Bir diğer önemli konu da milli savunma bakanının emrinde çalışan bakanlık teşkilatının süratle sivilleştirilmesine olan ihtiyacın bir kez daha tescillenmiş olmasıdır. Çünkü, müsteşarın korgeneral, tüm daire başkanlarının general, amiral, şube müdürlerinin ise çoğunlukla general olmayı bekleyen albaylardan oluştuğu bir bakanlık teşkilatının, başlarında bulunan seçilmiş iradenin temsilcisi bakanı dikkate almak yerine, Yüksek Askerî Şûra'da başbakan ve bakan'ın karşısında 15 oyla duran genelkurmay başkanının beklentilerine uygun hareket edecekleri ortada.

TSK Personel Kanunu ve Subay Sicil Yönetmelikleri ile 1971 müdahalecinden sonra çıkarılan 1612 sayılı Yüksek Askerî Şûra'nın kuruluş ve görevleri hakkın kanun incelendiğinde, generallik terfileri konusundaki tek söz sahibinin pratik olarak genelkurmay başkanı olduğu görülür.

1612 sayılı Kanun'un 2. maddesine göre, YAŞ üyeleri, başbakan, milli savunma bakanı ve TSK'daki orgeneral ve oramirallerden oluşuyor. Aynı maddenin son fıkrasında da terfi işlemleri ile ilgili konularda, üyelerin oy hakkı ve değerlendirme notunun eşdeğerde olduğu belirtiliyor. Yani YAŞ'a başkanlık eden başbakanın ile, başbakana bağlı olan genelkurmay başkanının astı durumundaki kara kuvvetleri komutanının da astı bir ordu komutanının oyu eşit değerde. Yani başbakan ile kendisinden 3 derece alttaki (üniformalı da olsa bir bürokratın oyu eşdeğerde.

Bir askerî savcıya göre, Genelkurmay askerî yargıyı kaptırmamak için adeta cephe savaşı veriyor. AYİM'in iki general ve bir amiral hakkında aldığı tartışmalı kararın ardından, yine yakınlarda komutanların Yüce Divan'da yargılanmalarında siyasi otoriteyi by-pass eden bir taslak metnin Başbakanlıktan döndüğünü öğrendik.

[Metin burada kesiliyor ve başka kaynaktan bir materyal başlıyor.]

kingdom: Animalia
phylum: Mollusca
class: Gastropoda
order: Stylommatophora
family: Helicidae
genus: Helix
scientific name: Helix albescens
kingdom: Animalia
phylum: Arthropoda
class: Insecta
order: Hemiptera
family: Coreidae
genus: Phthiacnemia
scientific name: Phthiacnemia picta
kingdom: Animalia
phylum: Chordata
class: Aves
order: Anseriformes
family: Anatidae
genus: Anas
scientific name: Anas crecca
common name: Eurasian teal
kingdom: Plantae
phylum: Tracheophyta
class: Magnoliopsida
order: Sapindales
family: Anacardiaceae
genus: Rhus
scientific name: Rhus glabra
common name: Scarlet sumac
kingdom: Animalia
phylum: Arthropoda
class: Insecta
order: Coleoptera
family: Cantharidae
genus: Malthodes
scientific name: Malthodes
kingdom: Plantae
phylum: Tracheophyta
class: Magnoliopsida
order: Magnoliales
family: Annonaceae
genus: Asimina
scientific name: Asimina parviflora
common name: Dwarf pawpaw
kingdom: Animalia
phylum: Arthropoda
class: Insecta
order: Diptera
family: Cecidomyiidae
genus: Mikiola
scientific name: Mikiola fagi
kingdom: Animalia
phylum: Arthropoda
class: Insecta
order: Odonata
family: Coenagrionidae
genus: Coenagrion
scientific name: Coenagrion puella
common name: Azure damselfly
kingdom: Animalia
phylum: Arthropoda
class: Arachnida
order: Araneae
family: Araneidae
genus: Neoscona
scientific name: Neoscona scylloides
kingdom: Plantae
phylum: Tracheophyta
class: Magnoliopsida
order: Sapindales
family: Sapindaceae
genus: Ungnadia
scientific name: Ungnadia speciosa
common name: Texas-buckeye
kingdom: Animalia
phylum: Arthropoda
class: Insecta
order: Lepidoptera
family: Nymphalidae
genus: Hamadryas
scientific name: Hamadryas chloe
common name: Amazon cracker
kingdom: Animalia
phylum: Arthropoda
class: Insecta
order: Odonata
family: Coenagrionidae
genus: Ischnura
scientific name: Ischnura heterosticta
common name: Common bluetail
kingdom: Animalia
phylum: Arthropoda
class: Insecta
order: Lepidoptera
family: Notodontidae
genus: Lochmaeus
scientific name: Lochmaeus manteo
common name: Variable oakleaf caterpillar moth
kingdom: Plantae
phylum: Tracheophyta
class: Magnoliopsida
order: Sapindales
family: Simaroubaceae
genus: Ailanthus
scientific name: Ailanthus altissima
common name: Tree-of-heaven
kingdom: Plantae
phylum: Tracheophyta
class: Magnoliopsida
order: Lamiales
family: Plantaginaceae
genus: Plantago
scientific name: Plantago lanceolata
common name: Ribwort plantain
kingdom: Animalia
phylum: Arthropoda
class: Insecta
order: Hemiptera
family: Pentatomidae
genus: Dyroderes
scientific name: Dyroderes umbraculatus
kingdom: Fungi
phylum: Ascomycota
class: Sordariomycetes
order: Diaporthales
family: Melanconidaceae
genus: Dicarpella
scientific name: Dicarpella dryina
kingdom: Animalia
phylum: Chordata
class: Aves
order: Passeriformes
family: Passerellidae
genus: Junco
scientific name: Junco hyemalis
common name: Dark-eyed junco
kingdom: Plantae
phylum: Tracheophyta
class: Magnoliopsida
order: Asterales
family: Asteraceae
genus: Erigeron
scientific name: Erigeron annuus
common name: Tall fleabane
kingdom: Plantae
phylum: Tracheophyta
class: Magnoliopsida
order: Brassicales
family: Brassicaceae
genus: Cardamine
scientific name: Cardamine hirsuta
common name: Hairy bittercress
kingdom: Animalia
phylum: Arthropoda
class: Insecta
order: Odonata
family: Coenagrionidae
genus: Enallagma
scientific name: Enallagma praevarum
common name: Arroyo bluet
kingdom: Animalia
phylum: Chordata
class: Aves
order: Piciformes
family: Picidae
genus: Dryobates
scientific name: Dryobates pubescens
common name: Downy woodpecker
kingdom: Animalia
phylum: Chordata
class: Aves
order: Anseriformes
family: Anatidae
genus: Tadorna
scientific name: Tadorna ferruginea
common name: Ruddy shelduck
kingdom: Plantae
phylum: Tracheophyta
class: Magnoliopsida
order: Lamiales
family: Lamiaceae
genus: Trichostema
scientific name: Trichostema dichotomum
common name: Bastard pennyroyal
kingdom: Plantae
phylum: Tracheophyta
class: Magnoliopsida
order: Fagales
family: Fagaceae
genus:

Aldığım bilgilere göre, Başbakanlık Kanunlar Genel Müdürlüğü, bu taslağı, nihai kararın sivil otoritelerce verileceği, bir başka deyişle komutanların, suç işlediklerinden şüphelenildiği hallerde Yüce Divan'da yargılanmalarına TSK'dan izin almaya gerek bıraktırmayacak şekilde yeniden düzenliyor. Bu düzenleme Bakanlar Kurulu'ndan geçtikten sonra Meclis'e sevk edilecek. Bu, demokratikleşme adına iyi bir haber.

Seçim dönemi gözönüne alınarak, şu aşamada hükümet, Genelkurmayı MSB'ye bağlamak gibi fazla spekülasyona yol açabilecek adımlar yerine 1612 sayılı YAŞ Kanunu, AYİM Kanunu, TSK Personel Kanunu, Subay, Astsubay Sicil Yönetmelikleri gibi mevzuatta birkaç ufak tefek değişiklik yaparak üniformalı bürokrasiye yerini bildirir, onları olma gereken yere çeker.

Atatürk'ün kurduğu Cumhuriyefte "egemeni kayıtsız şartsız milletin," diyorsak eğer, siyasi iradeyi sivil bürokrasi üzerindeki gibi askerî bürokrasi üzerinde de tam hâkim hale getirecek bu adımlara hiçbir siyasi parti karşı çıkamaz, değil mi?